José Roberto de Toledo, O Estado de S.Paulo
Bastou um “Oi?” espantado da jornalista para Jair Bolsonaro
viralizar nas mídias sociais – mas, desta vez, de um jeito bem diferente do que
ele está acostumado. Em vez de atacar rivais, as páginas de apoio ao
presidenciável pró-ditadura tiveram que defender seu candidato. O motivo? Sua
admissão pública de que não entende nada de economia. A repercussão negativa da
entrevista reforçou a hipótese de que quanto mais Bolsonaro se expuser a
perguntas, mais solavancos sua candidatura sofrerá.
O deputado e militar reformado enfrenta um dilema.

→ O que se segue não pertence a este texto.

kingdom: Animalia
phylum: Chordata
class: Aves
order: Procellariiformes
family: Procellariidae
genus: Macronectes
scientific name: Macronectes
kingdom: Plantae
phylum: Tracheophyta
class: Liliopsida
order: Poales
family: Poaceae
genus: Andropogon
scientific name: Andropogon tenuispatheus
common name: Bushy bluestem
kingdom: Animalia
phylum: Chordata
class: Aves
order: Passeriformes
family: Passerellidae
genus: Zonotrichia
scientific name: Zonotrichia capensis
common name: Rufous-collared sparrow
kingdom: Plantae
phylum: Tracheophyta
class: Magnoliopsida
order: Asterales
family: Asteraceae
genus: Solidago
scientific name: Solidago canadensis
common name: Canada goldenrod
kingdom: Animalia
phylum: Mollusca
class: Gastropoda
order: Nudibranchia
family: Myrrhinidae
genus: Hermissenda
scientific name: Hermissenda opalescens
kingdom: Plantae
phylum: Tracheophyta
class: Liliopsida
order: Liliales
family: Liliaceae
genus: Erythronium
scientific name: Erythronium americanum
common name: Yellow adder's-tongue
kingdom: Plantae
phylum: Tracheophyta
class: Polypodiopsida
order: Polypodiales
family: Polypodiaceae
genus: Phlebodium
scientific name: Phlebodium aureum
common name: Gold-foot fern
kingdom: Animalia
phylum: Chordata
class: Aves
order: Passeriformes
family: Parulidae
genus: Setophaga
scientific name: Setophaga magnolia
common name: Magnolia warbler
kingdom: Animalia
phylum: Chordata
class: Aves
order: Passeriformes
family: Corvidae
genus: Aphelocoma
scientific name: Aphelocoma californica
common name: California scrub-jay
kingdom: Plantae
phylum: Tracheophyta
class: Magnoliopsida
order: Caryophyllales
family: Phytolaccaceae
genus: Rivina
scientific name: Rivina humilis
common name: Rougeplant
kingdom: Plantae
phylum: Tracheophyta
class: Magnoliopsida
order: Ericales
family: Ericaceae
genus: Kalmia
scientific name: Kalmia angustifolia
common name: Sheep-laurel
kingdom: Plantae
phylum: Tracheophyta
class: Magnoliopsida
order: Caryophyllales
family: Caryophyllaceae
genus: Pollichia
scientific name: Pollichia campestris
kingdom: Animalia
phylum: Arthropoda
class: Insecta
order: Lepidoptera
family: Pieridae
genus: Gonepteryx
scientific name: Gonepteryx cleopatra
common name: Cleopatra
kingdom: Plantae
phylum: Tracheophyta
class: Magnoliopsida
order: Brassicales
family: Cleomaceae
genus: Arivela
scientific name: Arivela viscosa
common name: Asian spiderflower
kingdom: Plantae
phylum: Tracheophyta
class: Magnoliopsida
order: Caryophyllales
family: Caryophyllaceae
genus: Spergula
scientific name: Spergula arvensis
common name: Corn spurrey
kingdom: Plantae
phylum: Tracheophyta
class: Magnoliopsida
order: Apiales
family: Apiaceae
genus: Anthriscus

Se quiser
voltar a crescer na preferência dos eleitores, ele precisa se popularizar.
Campanha pela internet, onde Bolsonaro produz mais interações do que qualquer
outro candidato a presidente, é boa para quem pede voto porque não há
contraditório. Ele só fala o que quer e não ouve o que não quer. Mas a campanha
virtual tem limites: só atinge o eleitorado das classes de consumo A, B e C.
Eleitores maduros e pobres, das classes D e E, não passam o
dia no Facebook ou no Instagram, como o jovem e típico eleitor de Bolsonaro. Os
bolsonaristas são quatro vezes mais comuns entre os mais ricos do que entre os
mais pobres, segundo o último Ibope: 24% a 6%, no cenário com Lula e Alckmin.
Por conta dessa elitização, o “buzz” sobre Bolsonaro é três vezes maior nas
mídias sociais do que nas pesquisas de intenção de voto.
Essa super-representação na internet faz a candidatura do
militar reformado parecer maior do que é. As carências não ficam evidentes, mas
existem. Sem um partido grande para lhe dar palanque e estrutura de campanha
nos Estados nem tempo de propaganda na TV e rádio, restam poucos meios para o
deputado atingir o eleitor pobre: as entrevistas na mídia tradicional e, quando
a campanha começar oficialmente, os debates na TV. O episódio de sexta-feira
mostrou que aí ele pode se complicar.
Bolsonaro respondia descontraidamente a perguntas dos
telespectadores lidas pela jornalista Mariana Godoy. Até que apareceu uma
pegadinha: “Qual sua opinião sobre o tripé macroeconômico?”. A primeira reação
do deputado foi rir. Depois, terceirizou a resposta: “Quem vai falar de
economia por mim é minha equipe econômica no futuro”. Mas não parou por aí.
“O pessoal exige de mim conhecimento em economia, então
teria que exigir entendimento em medicina: eu vou indicar o ministro da Saúde.”
Continuou eximindo-se da necessidade de falar sobre temas técnicos e exaltando
o desempenho econômico dos presidentes militares. Foi aí que a entrevistadora
soltou o “Oi?” estupefato e espontâneo que fez a alegria da internet. “Deixaram
o Brasil com muita inflação; fizeram a dívida externa”, rebateu. Bolsonaro bem
que tentou, mas não foi convincente na tréplica.
Os bolsonaristas acusaram o golpe. O incômodo ficou evidente
pela quantidade de memes sobre o assunto que eles publicaram no Facebook desde
então. Todos tentam desqualificar ex-presidentes em matéria econômica, para
equipará-los a seu candidato. Mas nenhum ousou fazer o que nem Bolsonaro teve
coragem de arriscar: dizer que ele entende do assunto.
Com 13% a 18% das intenções de voto no Ibope – dependendo do
rol de adversários –, Bolsonaro está no limiar da passagem para o segundo
turno. Excluindo-se quem diz que vai votar em branco ou anular, ele tem entre
16% e 19% do que seriam os votos válidos, nos cenários com Lula candidato. Por
comparação, o petista passou ao turno final contra Collor em 1989 com 17%.
Diante do seu desempenho de sexta e da falta de voto dos
demais candidatos, Bolsonaro poderia se dar ao luxo de restringir sua campanha
à internet e evitar novas entrevistas. Vai que ouve outro “Oi?” por aí.